I am training a Decision Tree classifier on some pandas data-frame X
.
clf = DecisionTreeClassifier()
clf = clf.fit(X, y)
Now I walk the tree clf.tree_
and want to get the records (preferably as a data-frame) that belong to that inner node or leaf. What I do at the moment is something like below.
fn = [ X.columns[i] if i != TREE_UNDEFINED else "undefined!" for i in clf.tree_.feature ]
def recurse(node, tmp):
tree = clf.tree_
if self.test_node(tmp):
return
if tree.feature[node] != TREE_UNDEFINED:
mask = tmp[fn[node]] <= tree.threshold[node]
recurse(tree.children_left[node], tmp[mask])
recurse(tree.children_right[node], tmp[~mask])
recurse(0, X)
This obviously works, but when doing it for 10K trees I discovered using profiler that 95+% on my code is spent splitting the data-frame. Running fit on the data is maybe 2% and what I do with the data-frame at each node is the rest.
Is there a more efficient way to split that data?
I assume the DT internally has to split the data(I can get the number of records per node). Can I somehow have it append put the df on the node?
** UPDATE **
It was suggested to use clf.decision_path(X).toarray()
. In this matrix each column j
represents a node and a 1
in row i
means that it passed through the node.
I tried several "methods" to get the df per node using this matrix.

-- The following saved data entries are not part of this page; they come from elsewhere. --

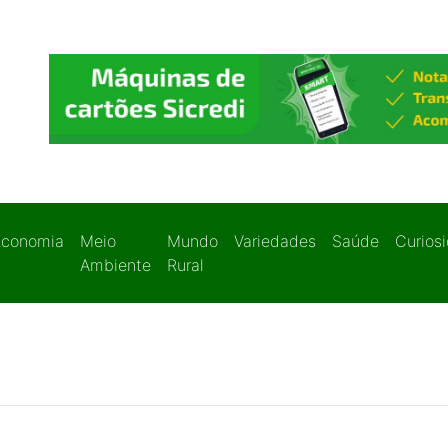
Economia
Meio
Mundo
Variedades
Saúde
Curios
Ambiente
Rural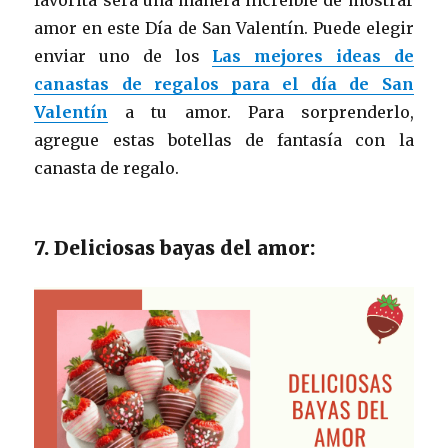
favorita será una manera increíble de mostrar
amor en este Día de San Valentín. Puede elegir
enviar uno de los
Las mejores ideas de
canastas de regalos para el día de San
Valentín
a tu amor. Para sorprenderlo,
agregue estas botellas de fantasía con la
canasta de regalo.
7. Deliciosas bayas del amor:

All were slower than the naive method I currently use.
Walk tree: default: 2.4888 s +- 0.01 s per loop (mean +- std. dev. of 10 runs, 50 loops each)
Walk tree: no recursion: 2.5427 s +- 0.07 s per loop (mean +- std. dev. of 10 runs, 50 loops each)

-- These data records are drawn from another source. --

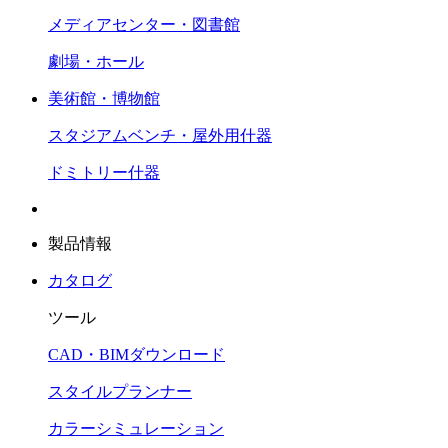
メディアセンター・図書館
劇場・ホール
美術館・博物館
スタジアムベンチ・屋外用什器
ドミトリー什器
製品情報
カタログ
ツール
CAD・BIMダウンロード
スタイルプランナー
カラーシミュレーション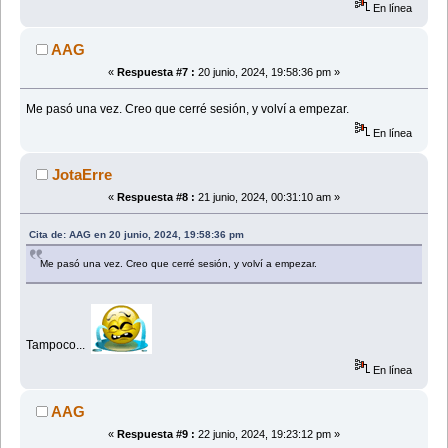
En línea
AAG
«
Respuesta #7 :
20 junio, 2024, 19:58:36 pm »
Me pasó una vez. Creo que cerré sesión, y volví a empezar.
En línea
JotaErre
«
Respuesta #8 :
21 junio, 2024, 00:31:10 am »
Cita de: AAG en 20 junio, 2024, 19:58:36 pm
Me pasó una vez. Creo que cerré sesión, y volví a empezar.
Tampoco...
En línea
AAG
«
Respuesta #9 :
22 junio, 2024, 19:23:12 pm »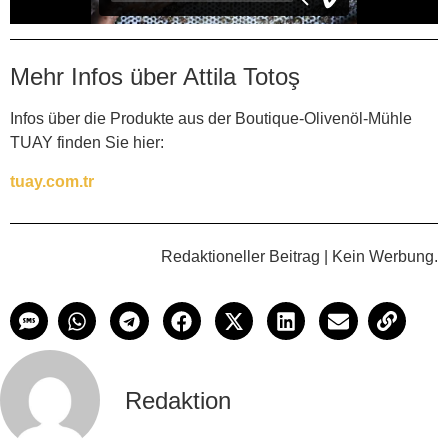
Mehr Infos über Attila Totoş
Infos über die Produkte aus der Boutique-Olivenöl-Mühle
TUAY finden Sie hier:
tuay.com.tr
Redaktioneller Beitrag | Kein Werbung.
Redaktion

Walk tree: decision path Numpy : 16.5346 s +- 0.08 s per loop (mean +- std. dev. of 10 runs, 50 loops each)
Walk tree: decision path Scipy: 8.8154 s +- 0.56 s per loop (mean +- std. dev. of 10 runs, 50 loops each)
Walk tree: decision path Pandas: 28.3901 s +- 0.69 s per loop (mean +- std. dev. of 10 runs, 50 loops each)
For Scipy, fastest of the methods using this array, I also tried to see whether getting the indices or the partial df is what takes most time.
Walk tree: decision path Scipy: 5.3404 s +- 0.20 s per loop (mean +- std. dev. of 10 runs, 30 loops each)
Walk tree: decision path Scipy (take=False): 4.5698 s +- 0.27 s per loop (mean +- std. dev. of 10 runs, 30 loops each)
I also tried to changed the basic recursion above to use df.query(..)
but that was also slower.